NEW ORLEANS — As New Orleans rebuilds more than two years after Hurricane Katrina, its annual Mardi Gras celebrations, which culminate Tuesday, have been harbingers of the city's return to normalcy.
At no place is the annual party more measurable than lunchtime at Galatoire's Restaurant on historic Bourbon Street.
Friday lunch at Galatoire's is a traditional celebration enjoyed mostly by locals. For years, patrons would wait in line outside the restaurant, sometimes for more than a day, for a chance to secure a table, said Christopher Ycaza, a manager. After Katrina, the restaurant began auctioning off seats for lunch and giving the money to local charities, he said. This year, the restaurant raised $58,450 and drew patrons from throughout the city and around the country.

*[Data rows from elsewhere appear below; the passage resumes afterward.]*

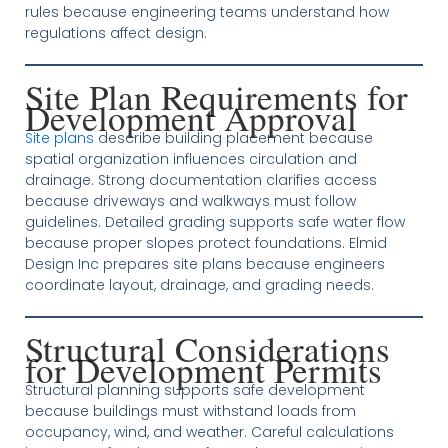
rules because engineering teams understand how
regulations affect design.
Site Plan Requirements for
Development Approval
Site plans
describe building placement because
spatial organization influences circulation and
drainage. Strong documentation clarifies access
because driveways and walkways must follow
guidelines. Detailed grading supports safe water flow
because proper slopes protect foundations. Elmid
Design Inc prepares site plans because engineers
coordinate layout, drainage, and grading needs.
Structural Considerations
for Development Permits
Structural planning supports safe development
because buildings must withstand loads from
occupancy, wind, and weather. Careful calculations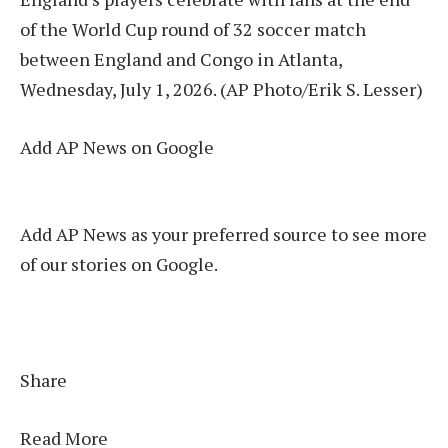
of the World Cup round of 32 soccer match
between England and Congo in Atlanta,
Wednesday, July 1, 2026. (AP Photo/Erik S. Lesser)
Add AP News on Google
Add AP News as your preferred source to see more
of our stories on Google.
Share
Read More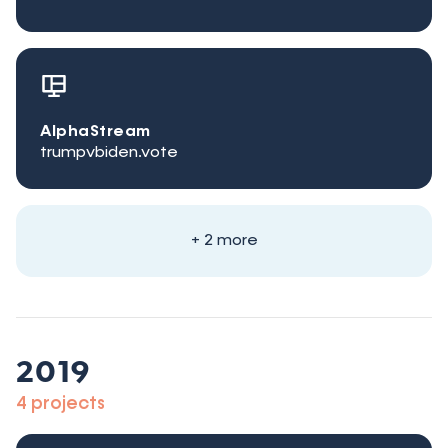
AlphaStream
trumpvbiden.vote
+ 2 more
2019
4 projects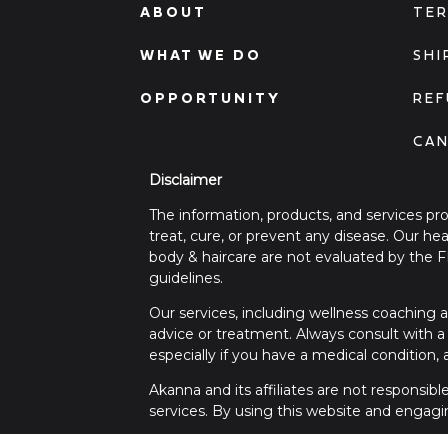
ABOUT
TER
WHAT WE DO
SHI
OPPORTUNITY
REF
CAN
Disclaimer
The information, products, and services pr
treat, cure, or prevent any disease. Our h
body & haircare are not evaluated by the 
guidelines.
Our services, including wellness coaching a
advice or treatment. Always consult with a 
especially if you have a medical condition,
Akanna and its affiliates are not responsib
services. By using this website and engagi
For any medical concerns or emergencies, 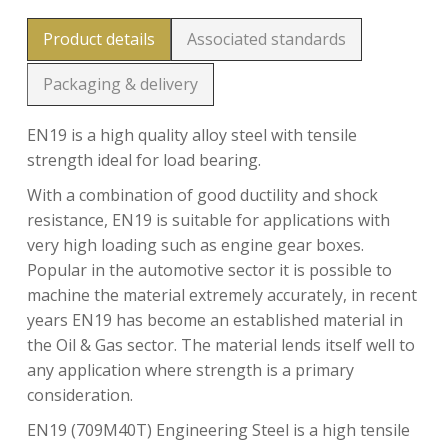
Product details
Associated standards
Packaging & delivery
EN19 is a high quality alloy steel with tensile
strength ideal for load bearing.
With a combination of good ductility and shock
resistance, EN19 is suitable for applications with
very high loading such as engine gear boxes.
Popular in the automotive sector it is possible to
machine the material extremely accurately, in recent
years EN19 has become an established material in
the Oil & Gas sector. The material lends itself well to
any application where strength is a primary
consideration.
EN19 (709M40T) Engineering Steel is a high tensile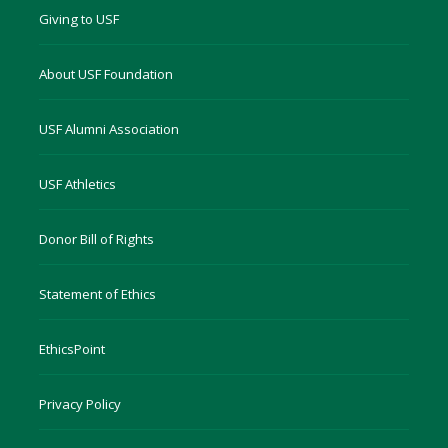
Giving to USF
About USF Foundation
USF Alumni Association
USF Athletics
Donor Bill of Rights
Statement of Ethics
EthicsPoint
Privacy Policy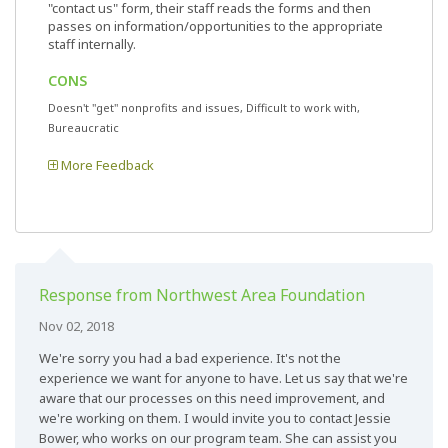
"contact us" form, their staff reads the forms and then
passes on information/opportunities to the appropriate
staff internally.
CONS
Doesn't "get" nonprofits and issues, Difficult to work with,
Bureaucratic
More Feedback
Response from Northwest Area Foundation
Nov 02, 2018
We're sorry you had a bad experience. It's not the
experience we want for anyone to have. Let us say that we're
aware that our processes on this need improvement, and
we're working on them. I would invite you to contact Jessie
Bower, who works on our program team. She can assist you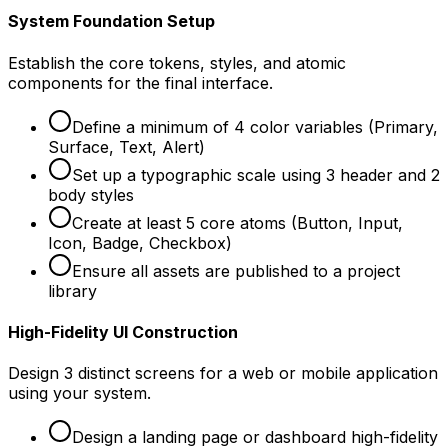
System Foundation Setup
Establish the core tokens, styles, and atomic
components for the final interface.
Define a minimum of 4 color variables (Primary,
Surface, Text, Alert)
Set up a typographic scale using 3 header and 2
body styles
Create at least 5 core atoms (Button, Input,
Icon, Badge, Checkbox)
Ensure all assets are published to a project
library
High-Fidelity UI Construction
Design 3 distinct screens for a web or mobile application
using your system.
Design a landing page or dashboard high-fidelity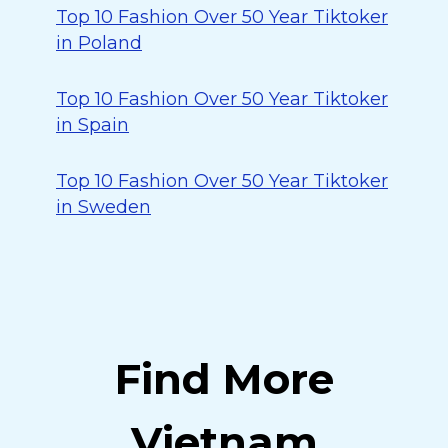
Top 10 Fashion Over 50 Year Tiktoker
in Poland
Top 10 Fashion Over 50 Year Tiktoker
in Spain
Top 10 Fashion Over 50 Year Tiktoker
in Sweden
Find More
Vietnam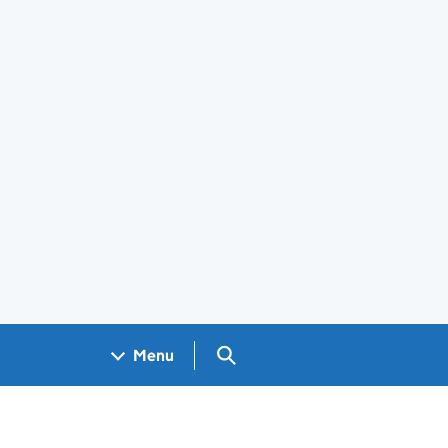
Search GOV.UK
Menu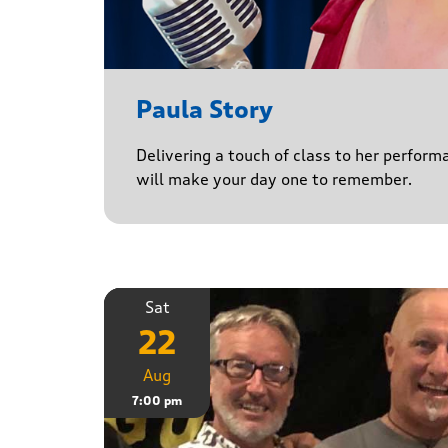
Paula Story
Delivering a touch of class to her perform
will make your day one to remember.
Sat
22
Aug
7:00 pm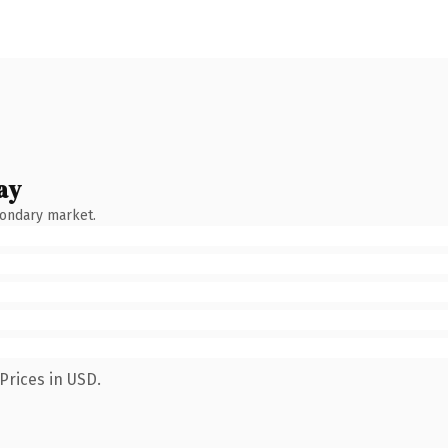
ay
condary market.
Prices in USD.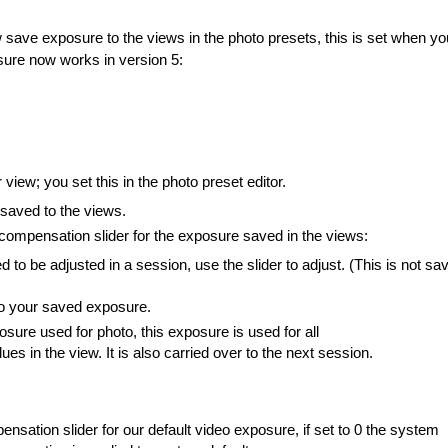
save exposure to the views in the photo presets, this is set when yo
osure now works in version 5:
iew; you set this in the photo preset editor.
saved to the views.
 compensation slider for the exposure saved in the views:
to be adjusted in a session, use the slider to adjust. (This is not sa
 to your saved exposure.
sure used for photo, this exposure is used for all
es in the view. It is also carried over to the next session.
ensation slider for our default video exposure, if set to 0 the system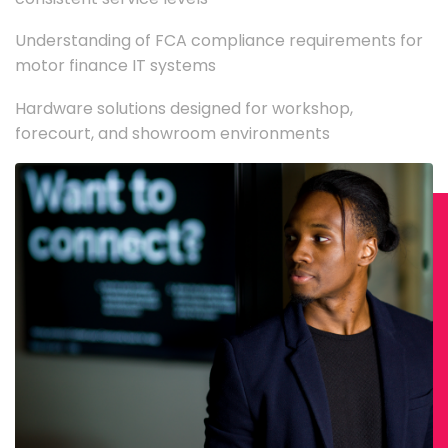
Understanding of FCA compliance requirements for
motor finance IT systems
Hardware solutions designed for workshop,
forecourt, and showroom environments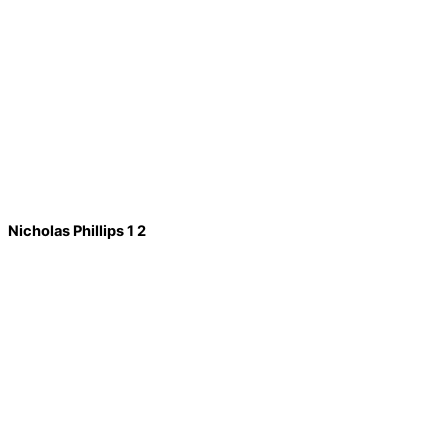
Nicholas Phillips 1 2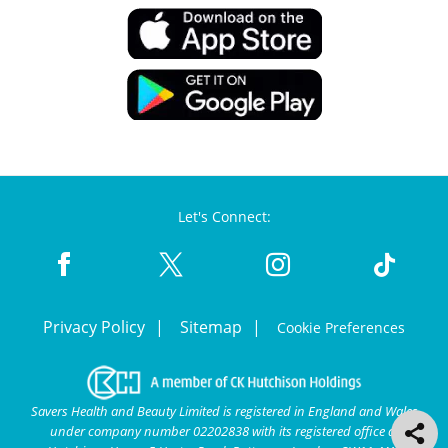
Let's Connect:
Privacy Policy
Sitemap
Cookie Preferences
Savers Health and Beauty Limited is registered in England and Wales
under company number 02202838 with its registered office at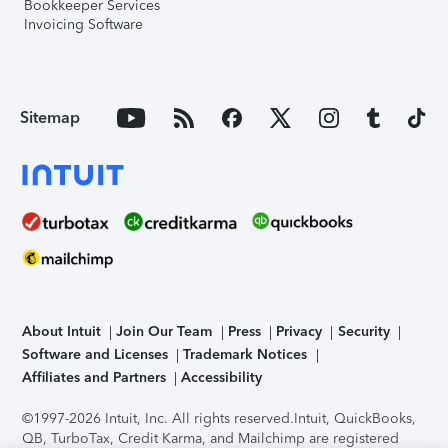
Bookkeeper Services
Invoicing Software
Sitemap
About Intuit
Join Our Team
Press
Privacy
Security
Software and Licenses
Trademark Notices
Affiliates and Partners
Accessibility
©1997-2026 Intuit, Inc. All rights reserved.
Intuit, QuickBooks,
QB, TurboTax, Credit Karma, and Mailchimp are registered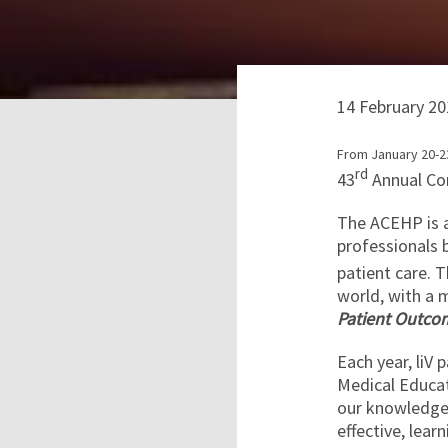
14 February 20
From January 20-23
rd
43
Annual Co
The ACEHP is a
professionals 
patient care. T
world, with a 
Patient Outcom
Each year, liV 
Medical Educa
our knowledge 
effective, lear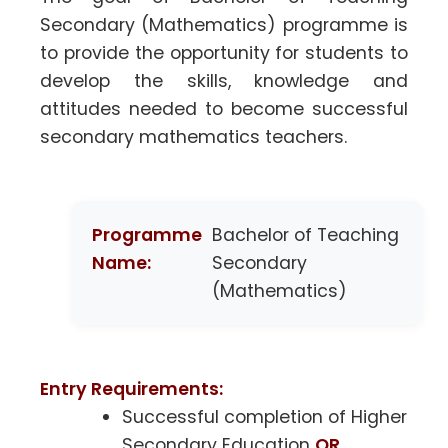
Secondary (Mathematics) programme is
to provide the opportunity for students to
develop the skills, knowledge and
attitudes needed to become successful
secondary mathematics teachers.
Programme
Bachelor of Teaching
Name:
Secondary
(Mathematics)
Entry Requirements:
Successful completion of Higher
Secondary Education
OR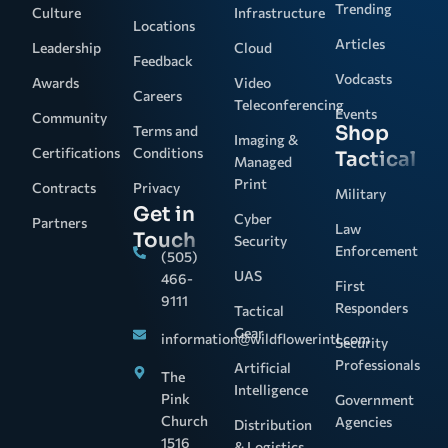
Trending
Culture
Infrastructure
Locations
Articles
Leadership
Cloud
Feedback
Vodcasts
Awards
Video
Careers
Teleconferencing
Events
Community
Shop
Terms and
Imaging &
Certifications
Conditions
Tactical
Managed
Print
Contracts
Privacy
Military
Get in
Cyber
Partners
Law
Touch
Security
Enforcement
(505)
UAS
466-
First
9111
Responders
Tactical
Gear
information@wildflowerintl.com
Security
Professionals
Artificial
The
Intelligence
Pink
Government
Church
Agencies
Distribution
1516
& Logistics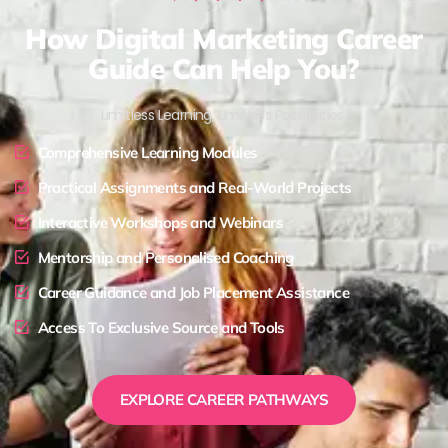
How Digital Marketing Career
Guide Can Help You?
Limitless Learning, Limitless Possibilities !
Comprehensive Learning Modules
Practical Assignments and Real-World Projects
Interactive Workshops and Webinars
Mentorship and Personalised Coaching
Career Guidance and Job Placement Assistance
Access To Exclusive Source and Tools
EXPLORE CAREER PATHWAYS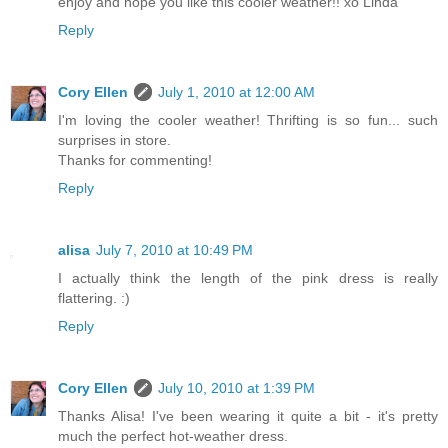
enjoy and hope you like this cooler weather!! xo Linda
Reply
Cory Ellen
July 1, 2010 at 12:00 AM
I'm loving the cooler weather! Thrifting is so fun... such
surprises in store.
Thanks for commenting!
Reply
alisa
July 7, 2010 at 10:49 PM
I actually think the length of the pink dress is really
flattering. :)
Reply
Cory Ellen
July 10, 2010 at 1:39 PM
Thanks Alisa! I've been wearing it quite a bit - it's pretty
much the perfect hot-weather dress.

"It's a different vibe this year," said Simone Rathle, a publicist and Louisiana native who flew in from Washington, D.C., for Friday lunch at Galatoire's. She wore a bright pink feathered hat. "It feels like everything is back."
Waiters balanced trays of oysters en brochette and potato soufflé through throngs of patrons, some wearing colorful wigs or feather masks. Glasses of Sazerac, the local whiskey-based cocktail, and champagne clinked as a Dixie band serenaded diners with When the Saints Go Marching In.
The lunchtime crowd at Galatoire's showed little signs of a city struggling to recover.
"Normal abnormalcy," said John Frederick, 55, a New Orleans physician, who was eating at a table covered in confetti, beads and cocktails. "The spirit of New Orleans is about enjoying yourself and having a good time. This is it right here."
Mardi Gras dates back to the 1700s in New Orleans, imported by the French to celebrate before the pious observance of Lent. Celebrations are held for three weeks leading up to Fat Tuesday with parades, floats and elaborate costumed balls.
Mardi Gras went on in February 2006, even while most of the city was still buried in piles of mud-caked debris from Katrina's floods. The number of Mardi Gras visitors dropped from more than 1 million before Katrina to 360,000 that year, said Mary Beth Romig of the New Orleans Convention and Visitors Bureau.
The number grew to about 800,000 in 2007, she said. No estimates have been made yet for this year.
Prior to Katrina, the three-week event generated up to $1 billion in revenue, Romig said.
This year, sporadic reports of violence have marred festivities. In separate incidents last week, a tour guide was struck by a stray bullet, a man was wounded by gunfire near a parade route, and five people were hit by gunfire downtown, police said. At least one man was shot on Bourbon Street early Monday.
Sgt. Joe Narcisse of the New Orleans Police Department said most of the violence is related to drugs.
A check last weekend of area hotels showed an average of 90% occupancy, a good sign of a strong Mardi Gras, Romig said.
The 600-room Hotel Monteleone in the French Quarter has been sold out for two months, said spokeswoman Andrea Thornton.
"People are just happy to be having a good time and quit worrying about other things, like insurance companies and contractors," she said.